If they're not being taught at home – because their parents are too busy, or lack the skills themselves – then they need to learn at school. You can still find family studies classes in high schools across the country, says Mary Carver of the Ontario Home Economics Association, but "the problem is they're not mandatory."

They face competition from a host of other electives, many of which are sexier than Potato Peeling 101 (although few are as useful). Specialist teachers are in short supply. High schools already struggle to stuff the required curriculum into four years. And an antique notion persists that home economics is inherently sexist, although the last time I checked, both men and women need to eat.
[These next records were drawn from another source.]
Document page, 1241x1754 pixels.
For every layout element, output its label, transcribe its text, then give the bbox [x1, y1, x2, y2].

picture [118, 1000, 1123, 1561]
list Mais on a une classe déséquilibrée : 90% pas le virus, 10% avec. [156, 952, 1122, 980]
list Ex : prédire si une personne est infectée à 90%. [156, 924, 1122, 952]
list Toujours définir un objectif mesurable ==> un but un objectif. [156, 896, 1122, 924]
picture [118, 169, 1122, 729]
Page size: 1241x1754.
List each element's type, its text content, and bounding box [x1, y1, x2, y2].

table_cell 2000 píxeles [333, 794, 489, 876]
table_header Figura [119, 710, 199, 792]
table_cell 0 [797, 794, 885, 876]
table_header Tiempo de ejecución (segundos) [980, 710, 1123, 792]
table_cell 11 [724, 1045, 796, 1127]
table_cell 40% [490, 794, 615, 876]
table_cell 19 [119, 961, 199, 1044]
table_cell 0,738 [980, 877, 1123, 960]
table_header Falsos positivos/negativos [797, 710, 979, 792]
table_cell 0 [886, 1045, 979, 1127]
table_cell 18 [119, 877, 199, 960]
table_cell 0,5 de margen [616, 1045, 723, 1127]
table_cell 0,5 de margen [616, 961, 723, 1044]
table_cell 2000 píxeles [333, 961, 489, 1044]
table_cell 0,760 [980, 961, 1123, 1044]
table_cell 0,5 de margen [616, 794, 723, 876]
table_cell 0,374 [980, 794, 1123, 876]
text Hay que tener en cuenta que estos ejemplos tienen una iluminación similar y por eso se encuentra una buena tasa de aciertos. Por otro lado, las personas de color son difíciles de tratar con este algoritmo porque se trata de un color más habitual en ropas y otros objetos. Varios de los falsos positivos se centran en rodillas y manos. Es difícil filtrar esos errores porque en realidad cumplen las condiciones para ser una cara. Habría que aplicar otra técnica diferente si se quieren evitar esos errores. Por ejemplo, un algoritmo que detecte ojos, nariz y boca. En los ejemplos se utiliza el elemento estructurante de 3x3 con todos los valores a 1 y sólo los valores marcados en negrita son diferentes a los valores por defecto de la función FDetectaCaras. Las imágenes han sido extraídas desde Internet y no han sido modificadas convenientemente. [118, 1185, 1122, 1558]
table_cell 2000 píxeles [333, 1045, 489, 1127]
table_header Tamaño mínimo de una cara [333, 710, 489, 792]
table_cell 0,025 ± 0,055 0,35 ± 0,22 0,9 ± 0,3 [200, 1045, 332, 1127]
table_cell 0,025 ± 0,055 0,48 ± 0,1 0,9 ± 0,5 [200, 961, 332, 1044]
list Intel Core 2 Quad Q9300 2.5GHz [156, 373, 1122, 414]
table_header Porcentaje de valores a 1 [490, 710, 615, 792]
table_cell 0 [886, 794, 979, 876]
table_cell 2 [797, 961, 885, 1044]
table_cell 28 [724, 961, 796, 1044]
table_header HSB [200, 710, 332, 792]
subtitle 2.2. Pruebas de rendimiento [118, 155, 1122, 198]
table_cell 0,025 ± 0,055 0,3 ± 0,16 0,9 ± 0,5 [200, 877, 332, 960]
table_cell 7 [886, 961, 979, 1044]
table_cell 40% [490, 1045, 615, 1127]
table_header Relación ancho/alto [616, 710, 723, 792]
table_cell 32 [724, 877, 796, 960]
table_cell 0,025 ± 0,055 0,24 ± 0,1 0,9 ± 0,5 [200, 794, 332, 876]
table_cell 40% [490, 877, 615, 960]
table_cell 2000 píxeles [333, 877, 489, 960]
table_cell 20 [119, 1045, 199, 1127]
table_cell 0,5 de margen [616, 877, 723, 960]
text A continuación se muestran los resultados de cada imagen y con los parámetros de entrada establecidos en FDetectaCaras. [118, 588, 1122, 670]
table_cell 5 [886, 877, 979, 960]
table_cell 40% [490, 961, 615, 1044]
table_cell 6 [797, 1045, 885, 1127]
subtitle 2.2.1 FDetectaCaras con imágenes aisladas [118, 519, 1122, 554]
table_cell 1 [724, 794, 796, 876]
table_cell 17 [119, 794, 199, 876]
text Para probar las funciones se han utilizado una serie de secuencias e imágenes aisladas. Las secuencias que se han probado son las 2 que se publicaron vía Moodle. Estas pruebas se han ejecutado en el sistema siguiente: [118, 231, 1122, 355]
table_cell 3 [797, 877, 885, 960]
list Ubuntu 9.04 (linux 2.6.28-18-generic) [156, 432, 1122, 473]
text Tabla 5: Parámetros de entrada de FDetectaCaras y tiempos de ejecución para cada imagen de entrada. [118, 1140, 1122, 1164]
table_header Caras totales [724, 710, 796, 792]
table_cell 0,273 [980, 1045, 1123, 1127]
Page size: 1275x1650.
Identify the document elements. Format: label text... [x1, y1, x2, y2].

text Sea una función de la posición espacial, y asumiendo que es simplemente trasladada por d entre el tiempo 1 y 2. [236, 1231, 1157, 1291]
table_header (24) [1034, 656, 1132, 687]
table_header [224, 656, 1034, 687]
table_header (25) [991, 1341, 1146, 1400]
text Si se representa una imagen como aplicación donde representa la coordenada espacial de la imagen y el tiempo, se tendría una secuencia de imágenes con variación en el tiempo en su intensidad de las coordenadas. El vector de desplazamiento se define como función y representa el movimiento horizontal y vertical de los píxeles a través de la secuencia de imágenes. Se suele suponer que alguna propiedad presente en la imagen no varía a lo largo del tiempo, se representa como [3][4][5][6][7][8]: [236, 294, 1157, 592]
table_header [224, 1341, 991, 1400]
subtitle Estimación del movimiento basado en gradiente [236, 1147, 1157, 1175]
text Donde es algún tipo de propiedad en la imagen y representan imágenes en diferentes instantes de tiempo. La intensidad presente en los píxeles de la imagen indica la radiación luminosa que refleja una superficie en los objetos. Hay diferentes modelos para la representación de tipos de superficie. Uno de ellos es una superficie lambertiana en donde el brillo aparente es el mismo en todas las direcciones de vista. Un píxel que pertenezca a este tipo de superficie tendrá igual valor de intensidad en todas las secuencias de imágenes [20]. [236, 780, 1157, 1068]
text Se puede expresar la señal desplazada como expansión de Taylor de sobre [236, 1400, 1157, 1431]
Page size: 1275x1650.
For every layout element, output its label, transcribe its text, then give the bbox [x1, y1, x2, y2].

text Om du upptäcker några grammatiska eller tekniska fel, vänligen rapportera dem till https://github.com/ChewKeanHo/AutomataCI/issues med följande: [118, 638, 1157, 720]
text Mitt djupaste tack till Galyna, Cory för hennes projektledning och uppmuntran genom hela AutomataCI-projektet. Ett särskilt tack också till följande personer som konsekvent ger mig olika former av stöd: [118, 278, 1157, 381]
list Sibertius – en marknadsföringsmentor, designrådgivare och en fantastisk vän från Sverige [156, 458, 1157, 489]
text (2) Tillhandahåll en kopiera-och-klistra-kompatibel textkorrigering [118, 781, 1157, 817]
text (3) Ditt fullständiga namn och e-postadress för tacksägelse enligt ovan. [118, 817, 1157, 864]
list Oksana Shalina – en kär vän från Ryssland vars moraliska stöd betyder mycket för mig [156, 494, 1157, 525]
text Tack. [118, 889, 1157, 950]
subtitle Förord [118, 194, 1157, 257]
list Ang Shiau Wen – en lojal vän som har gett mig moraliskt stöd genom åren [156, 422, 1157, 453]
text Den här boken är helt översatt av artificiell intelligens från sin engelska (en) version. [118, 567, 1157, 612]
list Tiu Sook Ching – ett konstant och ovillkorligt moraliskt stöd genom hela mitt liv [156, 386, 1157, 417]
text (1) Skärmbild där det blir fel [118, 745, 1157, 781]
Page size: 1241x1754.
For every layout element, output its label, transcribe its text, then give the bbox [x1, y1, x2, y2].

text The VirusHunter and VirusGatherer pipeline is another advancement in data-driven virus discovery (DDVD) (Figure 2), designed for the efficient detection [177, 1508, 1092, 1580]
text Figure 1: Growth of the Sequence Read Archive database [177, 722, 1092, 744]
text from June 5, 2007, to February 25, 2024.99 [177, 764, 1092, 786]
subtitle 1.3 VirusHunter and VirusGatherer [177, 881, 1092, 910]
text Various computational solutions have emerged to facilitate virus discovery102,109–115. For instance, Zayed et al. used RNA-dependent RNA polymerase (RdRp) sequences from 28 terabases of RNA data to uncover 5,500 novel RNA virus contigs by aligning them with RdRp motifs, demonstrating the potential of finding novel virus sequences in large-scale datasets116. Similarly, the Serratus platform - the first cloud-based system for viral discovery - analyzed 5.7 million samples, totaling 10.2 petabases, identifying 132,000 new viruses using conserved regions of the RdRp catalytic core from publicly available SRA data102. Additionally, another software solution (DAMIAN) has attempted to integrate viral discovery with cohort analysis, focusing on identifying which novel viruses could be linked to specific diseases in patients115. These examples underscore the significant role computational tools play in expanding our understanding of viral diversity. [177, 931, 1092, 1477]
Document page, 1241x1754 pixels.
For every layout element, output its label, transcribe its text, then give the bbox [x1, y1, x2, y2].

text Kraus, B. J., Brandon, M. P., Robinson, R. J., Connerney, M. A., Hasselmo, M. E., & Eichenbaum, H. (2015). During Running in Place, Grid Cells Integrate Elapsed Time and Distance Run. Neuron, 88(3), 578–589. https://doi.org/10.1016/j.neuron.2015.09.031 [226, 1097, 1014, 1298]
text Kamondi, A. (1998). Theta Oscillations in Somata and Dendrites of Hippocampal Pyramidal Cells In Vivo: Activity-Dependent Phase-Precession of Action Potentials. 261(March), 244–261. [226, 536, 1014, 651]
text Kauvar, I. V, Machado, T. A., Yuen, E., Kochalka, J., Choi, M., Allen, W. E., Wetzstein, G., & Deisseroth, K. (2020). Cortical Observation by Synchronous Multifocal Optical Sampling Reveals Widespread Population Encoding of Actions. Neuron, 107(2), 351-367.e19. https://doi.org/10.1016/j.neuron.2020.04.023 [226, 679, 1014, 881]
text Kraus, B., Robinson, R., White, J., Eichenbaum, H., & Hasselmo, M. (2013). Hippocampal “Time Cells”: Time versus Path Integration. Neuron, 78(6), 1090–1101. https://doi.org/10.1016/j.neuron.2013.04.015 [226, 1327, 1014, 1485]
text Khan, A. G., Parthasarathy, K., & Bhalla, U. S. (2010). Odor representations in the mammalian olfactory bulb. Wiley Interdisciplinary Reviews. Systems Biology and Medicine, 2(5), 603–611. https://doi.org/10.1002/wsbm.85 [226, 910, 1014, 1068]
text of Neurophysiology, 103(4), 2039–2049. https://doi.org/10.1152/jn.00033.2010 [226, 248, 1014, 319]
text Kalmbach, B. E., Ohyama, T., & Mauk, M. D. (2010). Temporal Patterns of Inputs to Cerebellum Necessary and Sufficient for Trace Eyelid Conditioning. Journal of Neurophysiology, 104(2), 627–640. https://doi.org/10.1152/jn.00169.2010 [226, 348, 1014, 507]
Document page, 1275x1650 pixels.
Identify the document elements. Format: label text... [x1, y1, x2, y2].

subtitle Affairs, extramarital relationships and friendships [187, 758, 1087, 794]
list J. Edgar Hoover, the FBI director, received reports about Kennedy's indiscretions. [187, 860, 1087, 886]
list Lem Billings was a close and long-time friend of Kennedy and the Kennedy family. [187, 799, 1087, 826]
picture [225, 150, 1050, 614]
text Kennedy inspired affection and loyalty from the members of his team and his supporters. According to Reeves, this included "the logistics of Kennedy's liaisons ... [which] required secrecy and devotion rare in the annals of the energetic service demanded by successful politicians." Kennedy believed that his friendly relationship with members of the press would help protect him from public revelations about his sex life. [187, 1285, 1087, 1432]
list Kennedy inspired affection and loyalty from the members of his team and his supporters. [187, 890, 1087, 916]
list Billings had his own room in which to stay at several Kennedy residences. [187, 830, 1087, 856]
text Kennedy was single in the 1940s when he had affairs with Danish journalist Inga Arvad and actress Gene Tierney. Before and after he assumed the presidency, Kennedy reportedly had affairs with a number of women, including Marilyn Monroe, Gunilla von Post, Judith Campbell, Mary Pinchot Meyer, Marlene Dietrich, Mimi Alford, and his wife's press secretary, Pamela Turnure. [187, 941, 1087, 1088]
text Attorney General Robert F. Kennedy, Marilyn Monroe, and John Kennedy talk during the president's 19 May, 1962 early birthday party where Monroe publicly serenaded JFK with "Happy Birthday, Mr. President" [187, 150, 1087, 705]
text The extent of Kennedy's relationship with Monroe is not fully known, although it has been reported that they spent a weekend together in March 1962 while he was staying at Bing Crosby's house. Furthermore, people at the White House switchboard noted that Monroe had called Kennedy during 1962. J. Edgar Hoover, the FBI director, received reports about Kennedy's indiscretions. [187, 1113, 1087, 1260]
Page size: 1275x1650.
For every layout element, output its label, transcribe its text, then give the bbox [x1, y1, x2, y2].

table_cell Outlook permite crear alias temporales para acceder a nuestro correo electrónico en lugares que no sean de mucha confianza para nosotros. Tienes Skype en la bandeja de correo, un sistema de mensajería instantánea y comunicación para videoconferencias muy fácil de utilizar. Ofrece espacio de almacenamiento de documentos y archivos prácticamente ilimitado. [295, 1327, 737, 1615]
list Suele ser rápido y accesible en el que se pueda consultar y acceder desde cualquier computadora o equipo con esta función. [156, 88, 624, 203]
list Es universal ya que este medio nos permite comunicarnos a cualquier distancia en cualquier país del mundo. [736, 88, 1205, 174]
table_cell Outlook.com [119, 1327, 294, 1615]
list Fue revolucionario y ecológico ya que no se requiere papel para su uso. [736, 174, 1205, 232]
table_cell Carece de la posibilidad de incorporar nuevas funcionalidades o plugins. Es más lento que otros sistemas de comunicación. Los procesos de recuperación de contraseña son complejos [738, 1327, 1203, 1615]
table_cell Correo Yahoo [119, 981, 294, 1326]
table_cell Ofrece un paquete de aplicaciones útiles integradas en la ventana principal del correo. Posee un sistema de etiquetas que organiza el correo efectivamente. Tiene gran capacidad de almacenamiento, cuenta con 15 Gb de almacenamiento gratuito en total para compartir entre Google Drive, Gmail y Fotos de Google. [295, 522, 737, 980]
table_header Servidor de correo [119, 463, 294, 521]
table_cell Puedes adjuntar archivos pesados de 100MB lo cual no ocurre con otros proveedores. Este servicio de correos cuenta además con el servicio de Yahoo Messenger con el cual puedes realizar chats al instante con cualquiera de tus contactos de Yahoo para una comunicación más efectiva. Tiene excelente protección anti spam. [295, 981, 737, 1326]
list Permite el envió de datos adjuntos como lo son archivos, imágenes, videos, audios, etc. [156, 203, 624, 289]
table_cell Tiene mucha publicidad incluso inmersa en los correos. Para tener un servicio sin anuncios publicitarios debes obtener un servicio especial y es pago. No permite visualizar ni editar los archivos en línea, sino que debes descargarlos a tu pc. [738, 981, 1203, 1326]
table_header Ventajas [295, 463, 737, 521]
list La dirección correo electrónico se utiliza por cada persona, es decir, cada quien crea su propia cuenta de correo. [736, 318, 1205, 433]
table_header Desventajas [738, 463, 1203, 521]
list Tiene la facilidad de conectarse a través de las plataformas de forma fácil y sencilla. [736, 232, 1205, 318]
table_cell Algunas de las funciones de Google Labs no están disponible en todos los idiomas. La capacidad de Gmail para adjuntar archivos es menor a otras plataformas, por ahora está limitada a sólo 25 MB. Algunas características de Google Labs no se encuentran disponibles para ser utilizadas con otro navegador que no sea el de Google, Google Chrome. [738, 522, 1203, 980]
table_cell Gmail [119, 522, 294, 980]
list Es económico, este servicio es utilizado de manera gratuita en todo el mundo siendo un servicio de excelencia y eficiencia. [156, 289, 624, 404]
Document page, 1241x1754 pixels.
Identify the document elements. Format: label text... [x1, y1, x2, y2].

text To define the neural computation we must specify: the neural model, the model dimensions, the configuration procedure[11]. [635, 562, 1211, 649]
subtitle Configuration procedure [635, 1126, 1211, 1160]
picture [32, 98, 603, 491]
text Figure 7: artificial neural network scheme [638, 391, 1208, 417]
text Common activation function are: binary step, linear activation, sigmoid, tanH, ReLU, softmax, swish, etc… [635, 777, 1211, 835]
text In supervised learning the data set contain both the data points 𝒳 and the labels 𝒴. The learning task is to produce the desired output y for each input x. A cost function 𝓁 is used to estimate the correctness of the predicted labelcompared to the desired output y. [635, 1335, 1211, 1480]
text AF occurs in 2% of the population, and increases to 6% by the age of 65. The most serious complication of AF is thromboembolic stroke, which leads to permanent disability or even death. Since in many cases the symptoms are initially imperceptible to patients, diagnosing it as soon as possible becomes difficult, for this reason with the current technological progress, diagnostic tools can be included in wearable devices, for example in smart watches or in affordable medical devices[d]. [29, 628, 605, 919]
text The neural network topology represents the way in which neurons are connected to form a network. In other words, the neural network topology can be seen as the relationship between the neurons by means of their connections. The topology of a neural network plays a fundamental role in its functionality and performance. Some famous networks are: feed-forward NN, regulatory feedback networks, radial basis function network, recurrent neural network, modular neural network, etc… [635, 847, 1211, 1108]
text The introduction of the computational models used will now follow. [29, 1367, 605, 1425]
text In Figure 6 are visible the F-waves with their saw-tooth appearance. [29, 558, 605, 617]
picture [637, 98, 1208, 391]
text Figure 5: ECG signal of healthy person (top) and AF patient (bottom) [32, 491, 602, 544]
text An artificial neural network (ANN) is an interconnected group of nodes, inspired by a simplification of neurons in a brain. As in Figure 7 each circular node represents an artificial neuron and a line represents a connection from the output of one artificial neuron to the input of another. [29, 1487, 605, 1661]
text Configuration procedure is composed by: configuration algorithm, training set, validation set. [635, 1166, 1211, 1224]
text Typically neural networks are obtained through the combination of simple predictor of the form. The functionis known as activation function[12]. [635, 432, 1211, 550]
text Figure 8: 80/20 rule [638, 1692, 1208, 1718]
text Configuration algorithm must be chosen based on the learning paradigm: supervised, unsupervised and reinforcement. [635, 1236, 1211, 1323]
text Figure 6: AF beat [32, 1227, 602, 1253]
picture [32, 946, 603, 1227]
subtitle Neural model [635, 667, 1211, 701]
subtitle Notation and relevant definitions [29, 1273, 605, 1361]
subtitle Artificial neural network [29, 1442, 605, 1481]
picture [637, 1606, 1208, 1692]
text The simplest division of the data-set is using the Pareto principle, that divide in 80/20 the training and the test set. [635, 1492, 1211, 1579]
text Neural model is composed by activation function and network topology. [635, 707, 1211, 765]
As Ms. Carver points out, schools will often say that compulsory food-education courses are too expensive – in terms of physical space needed, shopping and preparation. But the counterargument, simple and persuasive, was provided in a 2010 editorial in the Journal of the American Medicine Association under the headline Bring Back Home Economics Education. Obesity-related illness already incurs costs in the billions of dollars, it pointed out. "Providing a mandatory food preparation curriculum to students … may be among the best investments society can make."

Home economics: cost-effective, and tasty, too.